OK, I may be late to the game, but I finally saw the Sex and the City movie last night.

I am a huge fan of the series (the first DVD I ever bought was the first season of the show!), and always loved all of the different weddings that occured throughout the series.  The “perfect” weddings always reflected the relationships of those getting married so well – like Miranda and Steve’s sweet civil ceremony in a park (with no white in sight!), and Charlotte and Harry’s Jewish ceremony that just couldn’t go right (and Charlotte first wedding, the seemingly perfect wedding, which was just falling apart at the seams).

And the movie was not disappointing wedding wise at all.

[If you haven’t seen the movie, or don’t want to know more about the plot, please skip to the bottom!]
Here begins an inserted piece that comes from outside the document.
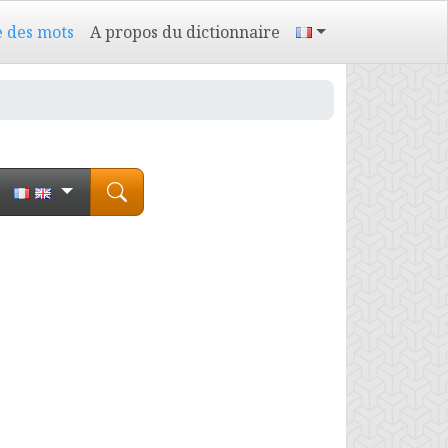
e des mots
A propos du dictionnaire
When Big and Carrie decide to get married, Carrie picks out a “no-label” vintage suit to wear to the small ceremony.  But soon, the wedding balloons out of control (as can be seen in the absolutely stunning and absolutely HUGE Viviene Westwood dress that Carrie is given), and soon the wedding doesn’t reflect who Carrie and Big are as a couple and as individuals – which is SO important in weddings.
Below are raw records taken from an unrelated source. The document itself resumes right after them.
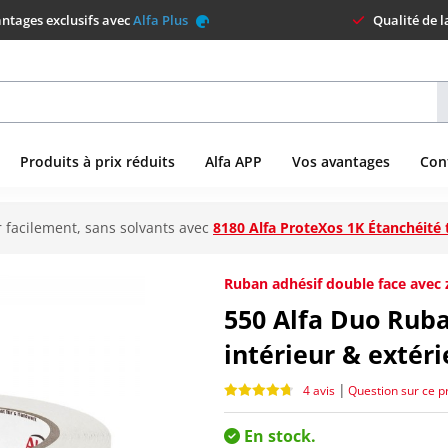
ntages exclusifs avec
Alfa Plus
Qualité de 
Produits à prix réduits
Alfa APP
Vos avantages
Con
 facilement, sans solvants avec
8180 Alfa ProteXos 1K Étanchéité 
Ruban adhésif double face avec 
550
Alfa Duo Ruba
intérieur & extéri
|
4 avis
Question sur ce p
En stock.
Unfortunately, Big finds himself lost in the huge poof of a wedding Carrie has planned, and he ends up not being able to get out of his car on the day of.

In the end, Big and Carrie find their way back to each other (just like always).  Big, who isn’t a writer and seems to always have a problem expressing his feelings very well, sends Carrie a simple love letter: “I will love you forever.”  And the final scene of the movie has them being married in city hall, Carrie wearing her no-name simple suit, their ceremony simple and elegant.  With an “I do,” and a kiss, they’re officially husband and wife.

[OK, I guess if you’ve stuck around and are skimming towards the bottom, but trying to avoid the plot of the movie, you can start to read again.]

And Carrie, as the narrator, imparts this information on the audience at the end:  “Why is it we’re willing to write our own vows, but not our own rules?”

Create your own rules, especially when it comes to love.  When it comes to weddings, don’t be afraid to say “No,” or change what you don’t feel reflects who you are.  Don’t get lost in the poofy layers of the crinoline they talked you into getting when you bought your dress, and don’t be afraid to make your wedding say exactly who you are.